• AIM OF THE EXERCISE
Reproduce exactly the lines from the top of the records below through the line holding "he Yellow Jackets".

Stored data entries:

****

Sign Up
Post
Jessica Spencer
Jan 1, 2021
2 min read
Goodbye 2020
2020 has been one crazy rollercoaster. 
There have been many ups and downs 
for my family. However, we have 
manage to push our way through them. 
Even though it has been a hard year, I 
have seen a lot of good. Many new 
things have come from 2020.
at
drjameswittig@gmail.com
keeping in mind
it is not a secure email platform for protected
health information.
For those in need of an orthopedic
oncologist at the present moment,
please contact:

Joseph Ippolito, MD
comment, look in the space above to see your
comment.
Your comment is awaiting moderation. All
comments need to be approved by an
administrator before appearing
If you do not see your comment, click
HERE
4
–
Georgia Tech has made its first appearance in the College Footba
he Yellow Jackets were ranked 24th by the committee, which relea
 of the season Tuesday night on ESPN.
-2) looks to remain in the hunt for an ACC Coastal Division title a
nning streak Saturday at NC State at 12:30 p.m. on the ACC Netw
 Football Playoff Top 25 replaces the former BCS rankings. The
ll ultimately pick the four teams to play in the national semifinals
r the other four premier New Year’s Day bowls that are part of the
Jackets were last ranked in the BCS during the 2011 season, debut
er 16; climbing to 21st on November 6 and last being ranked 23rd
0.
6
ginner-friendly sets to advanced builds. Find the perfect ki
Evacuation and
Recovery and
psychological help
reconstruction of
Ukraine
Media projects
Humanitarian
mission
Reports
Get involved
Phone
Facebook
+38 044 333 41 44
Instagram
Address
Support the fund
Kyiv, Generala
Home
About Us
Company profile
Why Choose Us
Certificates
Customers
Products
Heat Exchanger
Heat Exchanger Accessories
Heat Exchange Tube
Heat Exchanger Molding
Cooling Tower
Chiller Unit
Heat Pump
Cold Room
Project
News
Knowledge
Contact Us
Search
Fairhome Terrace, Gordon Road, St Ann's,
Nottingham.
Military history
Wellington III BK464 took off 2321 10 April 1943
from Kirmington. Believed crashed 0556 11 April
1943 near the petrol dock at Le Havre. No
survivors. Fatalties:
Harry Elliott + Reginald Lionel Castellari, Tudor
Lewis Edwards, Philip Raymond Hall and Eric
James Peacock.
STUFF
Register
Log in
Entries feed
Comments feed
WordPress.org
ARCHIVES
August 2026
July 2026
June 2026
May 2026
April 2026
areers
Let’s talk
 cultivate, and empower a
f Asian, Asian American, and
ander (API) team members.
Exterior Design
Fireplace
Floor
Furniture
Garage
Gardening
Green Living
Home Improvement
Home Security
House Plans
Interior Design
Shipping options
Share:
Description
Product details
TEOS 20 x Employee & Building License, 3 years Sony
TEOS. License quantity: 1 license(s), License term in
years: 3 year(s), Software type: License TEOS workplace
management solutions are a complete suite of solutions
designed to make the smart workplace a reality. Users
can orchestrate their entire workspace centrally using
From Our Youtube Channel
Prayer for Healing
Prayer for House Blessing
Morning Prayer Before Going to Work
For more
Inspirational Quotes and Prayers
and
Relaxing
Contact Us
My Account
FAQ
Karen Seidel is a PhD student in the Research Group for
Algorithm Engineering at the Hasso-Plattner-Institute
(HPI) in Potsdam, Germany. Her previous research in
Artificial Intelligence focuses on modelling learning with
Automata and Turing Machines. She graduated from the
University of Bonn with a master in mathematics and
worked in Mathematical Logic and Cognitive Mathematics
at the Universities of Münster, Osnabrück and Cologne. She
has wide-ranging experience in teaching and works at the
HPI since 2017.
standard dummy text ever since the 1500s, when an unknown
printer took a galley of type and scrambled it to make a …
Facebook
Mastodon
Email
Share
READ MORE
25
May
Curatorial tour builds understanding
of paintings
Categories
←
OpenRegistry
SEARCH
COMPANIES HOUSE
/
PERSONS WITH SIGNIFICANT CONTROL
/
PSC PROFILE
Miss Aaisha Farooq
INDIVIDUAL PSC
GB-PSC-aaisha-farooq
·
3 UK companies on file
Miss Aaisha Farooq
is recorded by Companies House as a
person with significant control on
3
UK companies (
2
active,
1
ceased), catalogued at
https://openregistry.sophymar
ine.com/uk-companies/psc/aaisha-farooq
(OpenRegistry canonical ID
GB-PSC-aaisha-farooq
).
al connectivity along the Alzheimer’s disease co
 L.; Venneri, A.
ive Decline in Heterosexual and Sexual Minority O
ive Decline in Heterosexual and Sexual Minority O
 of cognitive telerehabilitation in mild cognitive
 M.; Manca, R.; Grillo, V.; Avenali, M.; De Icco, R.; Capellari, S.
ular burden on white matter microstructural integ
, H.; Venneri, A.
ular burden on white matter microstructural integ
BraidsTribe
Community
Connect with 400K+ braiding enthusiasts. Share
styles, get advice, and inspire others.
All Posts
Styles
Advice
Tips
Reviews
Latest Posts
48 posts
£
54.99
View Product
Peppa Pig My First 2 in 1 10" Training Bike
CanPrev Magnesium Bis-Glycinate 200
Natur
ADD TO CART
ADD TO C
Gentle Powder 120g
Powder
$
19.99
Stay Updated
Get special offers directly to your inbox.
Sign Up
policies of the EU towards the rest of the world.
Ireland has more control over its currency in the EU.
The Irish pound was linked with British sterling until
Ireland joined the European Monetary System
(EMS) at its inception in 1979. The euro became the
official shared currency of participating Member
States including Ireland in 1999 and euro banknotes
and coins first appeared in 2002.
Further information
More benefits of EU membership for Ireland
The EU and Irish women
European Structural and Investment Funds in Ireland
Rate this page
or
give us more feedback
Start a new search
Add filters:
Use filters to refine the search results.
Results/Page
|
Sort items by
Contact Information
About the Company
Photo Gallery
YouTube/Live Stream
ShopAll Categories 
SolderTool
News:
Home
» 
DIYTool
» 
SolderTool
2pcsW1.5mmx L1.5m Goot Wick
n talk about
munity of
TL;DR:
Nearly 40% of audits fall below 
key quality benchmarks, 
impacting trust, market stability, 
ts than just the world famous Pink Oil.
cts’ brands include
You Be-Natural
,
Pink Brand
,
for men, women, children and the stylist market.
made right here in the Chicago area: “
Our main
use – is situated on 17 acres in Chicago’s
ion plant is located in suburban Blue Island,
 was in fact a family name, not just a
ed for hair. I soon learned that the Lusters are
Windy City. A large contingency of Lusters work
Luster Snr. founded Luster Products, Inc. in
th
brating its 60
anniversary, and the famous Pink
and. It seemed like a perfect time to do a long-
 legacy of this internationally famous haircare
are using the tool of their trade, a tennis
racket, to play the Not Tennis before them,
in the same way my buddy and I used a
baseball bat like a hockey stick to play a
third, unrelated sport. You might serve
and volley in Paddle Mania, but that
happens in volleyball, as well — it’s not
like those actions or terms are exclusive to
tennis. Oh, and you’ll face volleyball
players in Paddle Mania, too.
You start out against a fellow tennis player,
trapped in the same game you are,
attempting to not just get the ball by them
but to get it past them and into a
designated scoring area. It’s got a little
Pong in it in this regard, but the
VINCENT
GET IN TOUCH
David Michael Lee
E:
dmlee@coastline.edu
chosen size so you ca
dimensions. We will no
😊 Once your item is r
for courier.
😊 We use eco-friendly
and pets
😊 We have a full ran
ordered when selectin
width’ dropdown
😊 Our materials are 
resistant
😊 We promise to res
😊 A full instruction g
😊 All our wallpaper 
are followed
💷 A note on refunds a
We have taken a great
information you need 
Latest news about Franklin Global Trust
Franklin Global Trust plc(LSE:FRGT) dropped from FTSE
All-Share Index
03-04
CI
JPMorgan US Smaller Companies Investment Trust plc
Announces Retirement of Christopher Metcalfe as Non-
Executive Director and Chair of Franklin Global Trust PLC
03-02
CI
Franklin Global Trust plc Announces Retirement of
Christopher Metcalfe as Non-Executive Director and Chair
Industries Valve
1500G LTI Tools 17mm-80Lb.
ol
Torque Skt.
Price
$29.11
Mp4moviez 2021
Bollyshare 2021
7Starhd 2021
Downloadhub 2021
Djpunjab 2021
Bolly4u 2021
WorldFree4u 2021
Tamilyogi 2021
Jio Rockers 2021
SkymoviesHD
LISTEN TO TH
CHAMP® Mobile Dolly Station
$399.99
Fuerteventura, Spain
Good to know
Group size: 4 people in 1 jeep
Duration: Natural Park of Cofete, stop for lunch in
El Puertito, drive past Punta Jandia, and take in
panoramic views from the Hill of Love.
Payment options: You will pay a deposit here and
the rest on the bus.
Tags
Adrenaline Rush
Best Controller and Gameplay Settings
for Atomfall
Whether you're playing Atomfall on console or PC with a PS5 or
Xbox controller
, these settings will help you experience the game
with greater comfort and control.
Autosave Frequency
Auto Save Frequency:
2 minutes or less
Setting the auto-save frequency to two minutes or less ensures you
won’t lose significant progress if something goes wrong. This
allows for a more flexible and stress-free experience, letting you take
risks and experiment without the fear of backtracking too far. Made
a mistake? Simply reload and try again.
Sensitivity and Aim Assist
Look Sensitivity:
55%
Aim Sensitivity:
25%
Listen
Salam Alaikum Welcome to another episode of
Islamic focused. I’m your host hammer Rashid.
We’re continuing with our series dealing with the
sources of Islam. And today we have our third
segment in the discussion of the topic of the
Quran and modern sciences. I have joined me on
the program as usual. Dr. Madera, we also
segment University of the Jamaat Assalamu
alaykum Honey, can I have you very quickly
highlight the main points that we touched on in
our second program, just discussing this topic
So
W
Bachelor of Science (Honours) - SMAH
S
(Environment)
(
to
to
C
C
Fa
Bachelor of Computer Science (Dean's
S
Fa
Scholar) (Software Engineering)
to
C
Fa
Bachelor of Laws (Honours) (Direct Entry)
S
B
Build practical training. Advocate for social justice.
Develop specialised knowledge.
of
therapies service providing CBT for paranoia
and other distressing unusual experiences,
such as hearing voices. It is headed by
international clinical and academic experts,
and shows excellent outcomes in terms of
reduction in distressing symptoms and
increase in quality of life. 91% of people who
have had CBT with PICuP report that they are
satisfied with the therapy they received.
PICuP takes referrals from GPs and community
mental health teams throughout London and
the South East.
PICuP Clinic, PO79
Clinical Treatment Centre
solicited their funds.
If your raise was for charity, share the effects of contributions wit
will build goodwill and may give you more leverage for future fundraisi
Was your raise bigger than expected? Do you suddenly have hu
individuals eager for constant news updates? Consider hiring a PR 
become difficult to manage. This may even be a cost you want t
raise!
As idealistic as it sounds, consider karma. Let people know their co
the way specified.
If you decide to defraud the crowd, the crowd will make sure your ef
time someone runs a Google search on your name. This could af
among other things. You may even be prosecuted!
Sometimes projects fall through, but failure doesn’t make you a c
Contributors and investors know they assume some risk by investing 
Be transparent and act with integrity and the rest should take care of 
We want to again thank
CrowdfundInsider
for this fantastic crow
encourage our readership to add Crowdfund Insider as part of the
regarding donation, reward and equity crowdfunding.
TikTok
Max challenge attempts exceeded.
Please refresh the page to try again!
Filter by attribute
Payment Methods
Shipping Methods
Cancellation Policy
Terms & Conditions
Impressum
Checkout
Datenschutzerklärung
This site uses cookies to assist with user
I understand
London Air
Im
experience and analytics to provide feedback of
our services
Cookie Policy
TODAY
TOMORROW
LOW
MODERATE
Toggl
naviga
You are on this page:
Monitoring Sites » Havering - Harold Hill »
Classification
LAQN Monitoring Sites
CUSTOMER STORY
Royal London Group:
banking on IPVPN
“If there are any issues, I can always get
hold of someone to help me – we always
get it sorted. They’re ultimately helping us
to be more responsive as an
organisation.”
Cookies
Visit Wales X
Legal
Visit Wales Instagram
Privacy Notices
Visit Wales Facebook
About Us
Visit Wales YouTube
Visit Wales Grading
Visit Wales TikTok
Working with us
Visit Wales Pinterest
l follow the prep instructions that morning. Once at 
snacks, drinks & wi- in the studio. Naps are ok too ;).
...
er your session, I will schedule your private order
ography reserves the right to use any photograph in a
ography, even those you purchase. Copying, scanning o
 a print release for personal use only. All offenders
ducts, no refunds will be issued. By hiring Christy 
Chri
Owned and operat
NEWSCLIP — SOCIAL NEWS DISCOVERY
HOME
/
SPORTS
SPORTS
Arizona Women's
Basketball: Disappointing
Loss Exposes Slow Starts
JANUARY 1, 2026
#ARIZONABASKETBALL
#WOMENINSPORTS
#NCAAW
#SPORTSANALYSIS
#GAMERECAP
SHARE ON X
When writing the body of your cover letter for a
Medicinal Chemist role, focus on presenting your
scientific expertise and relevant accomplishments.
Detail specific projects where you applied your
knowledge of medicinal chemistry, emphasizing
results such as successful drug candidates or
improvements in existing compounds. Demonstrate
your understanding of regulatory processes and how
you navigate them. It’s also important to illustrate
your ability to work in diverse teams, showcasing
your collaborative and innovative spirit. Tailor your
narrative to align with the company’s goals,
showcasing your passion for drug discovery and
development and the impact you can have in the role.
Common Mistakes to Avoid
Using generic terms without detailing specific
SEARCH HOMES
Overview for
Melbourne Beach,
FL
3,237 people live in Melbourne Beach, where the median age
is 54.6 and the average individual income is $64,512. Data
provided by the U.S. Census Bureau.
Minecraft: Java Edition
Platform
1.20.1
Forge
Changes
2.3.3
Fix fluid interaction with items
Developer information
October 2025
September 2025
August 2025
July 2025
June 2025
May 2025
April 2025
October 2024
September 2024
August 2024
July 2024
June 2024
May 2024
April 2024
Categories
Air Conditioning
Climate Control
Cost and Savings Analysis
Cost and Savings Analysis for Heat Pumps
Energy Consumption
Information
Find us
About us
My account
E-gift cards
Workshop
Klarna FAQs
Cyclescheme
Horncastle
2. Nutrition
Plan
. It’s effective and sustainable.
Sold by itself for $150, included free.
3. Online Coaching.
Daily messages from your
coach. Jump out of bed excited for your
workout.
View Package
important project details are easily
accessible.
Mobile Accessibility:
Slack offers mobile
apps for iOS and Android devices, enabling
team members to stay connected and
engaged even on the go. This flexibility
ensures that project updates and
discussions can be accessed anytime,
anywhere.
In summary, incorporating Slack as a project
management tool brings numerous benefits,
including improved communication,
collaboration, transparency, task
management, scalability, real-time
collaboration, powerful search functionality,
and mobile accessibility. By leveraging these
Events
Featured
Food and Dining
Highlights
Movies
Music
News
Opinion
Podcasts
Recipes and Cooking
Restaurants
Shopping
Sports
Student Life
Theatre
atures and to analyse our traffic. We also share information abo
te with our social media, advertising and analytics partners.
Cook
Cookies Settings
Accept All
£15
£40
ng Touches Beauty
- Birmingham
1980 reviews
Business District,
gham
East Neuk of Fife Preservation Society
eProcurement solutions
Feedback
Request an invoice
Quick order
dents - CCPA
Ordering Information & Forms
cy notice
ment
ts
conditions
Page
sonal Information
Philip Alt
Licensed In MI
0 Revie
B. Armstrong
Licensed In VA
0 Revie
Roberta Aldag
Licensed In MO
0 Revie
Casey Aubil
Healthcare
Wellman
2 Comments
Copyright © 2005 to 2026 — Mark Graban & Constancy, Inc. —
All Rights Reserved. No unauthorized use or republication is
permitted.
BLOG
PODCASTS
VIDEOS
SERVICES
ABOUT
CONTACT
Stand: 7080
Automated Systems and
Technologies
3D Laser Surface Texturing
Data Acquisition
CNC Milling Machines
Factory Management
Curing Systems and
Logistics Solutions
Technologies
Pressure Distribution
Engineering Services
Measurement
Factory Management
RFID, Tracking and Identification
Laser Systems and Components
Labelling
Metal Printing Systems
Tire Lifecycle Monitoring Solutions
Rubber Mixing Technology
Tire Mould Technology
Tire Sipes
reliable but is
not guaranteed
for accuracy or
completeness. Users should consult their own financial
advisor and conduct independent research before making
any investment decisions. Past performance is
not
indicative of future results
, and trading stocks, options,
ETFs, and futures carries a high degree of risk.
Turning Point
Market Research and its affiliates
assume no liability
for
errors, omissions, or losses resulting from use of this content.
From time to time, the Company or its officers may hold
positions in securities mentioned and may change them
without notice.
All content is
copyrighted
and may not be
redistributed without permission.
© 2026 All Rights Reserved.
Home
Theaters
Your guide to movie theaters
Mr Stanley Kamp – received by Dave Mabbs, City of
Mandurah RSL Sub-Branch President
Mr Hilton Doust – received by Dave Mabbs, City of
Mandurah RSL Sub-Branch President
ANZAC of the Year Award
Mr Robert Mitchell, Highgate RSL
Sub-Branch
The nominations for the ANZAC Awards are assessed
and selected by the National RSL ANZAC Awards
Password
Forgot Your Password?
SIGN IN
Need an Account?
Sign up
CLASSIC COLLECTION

****

• EXPECTED ANSWER
Sign Up
Post
Jessica Spencer
Jan 1, 2021
2 min read
Goodbye 2020
2020 has been one crazy rollercoaster. 
There have been many ups and downs 
for my family. However, we have 
manage to push our way through them. 
Even though it has been a hard year, I 
have seen a lot of good. Many new 
things have come from 2020.
at
drjameswittig@gmail.com
keeping in mind
it is not a secure email platform for protected
health information.
For those in need of an orthopedic
oncologist at the present moment,
please contact:

Joseph Ippolito, MD
comment, look in the space above to see your
comment.
Your comment is awaiting moderation. All
comments need to be approved by an
administrator before appearing
If you do not see your comment, click
HERE
4
–
Georgia Tech has made its first appearance in the College Footba
he Yellow Jackets were ranked 24th by the committee, which relea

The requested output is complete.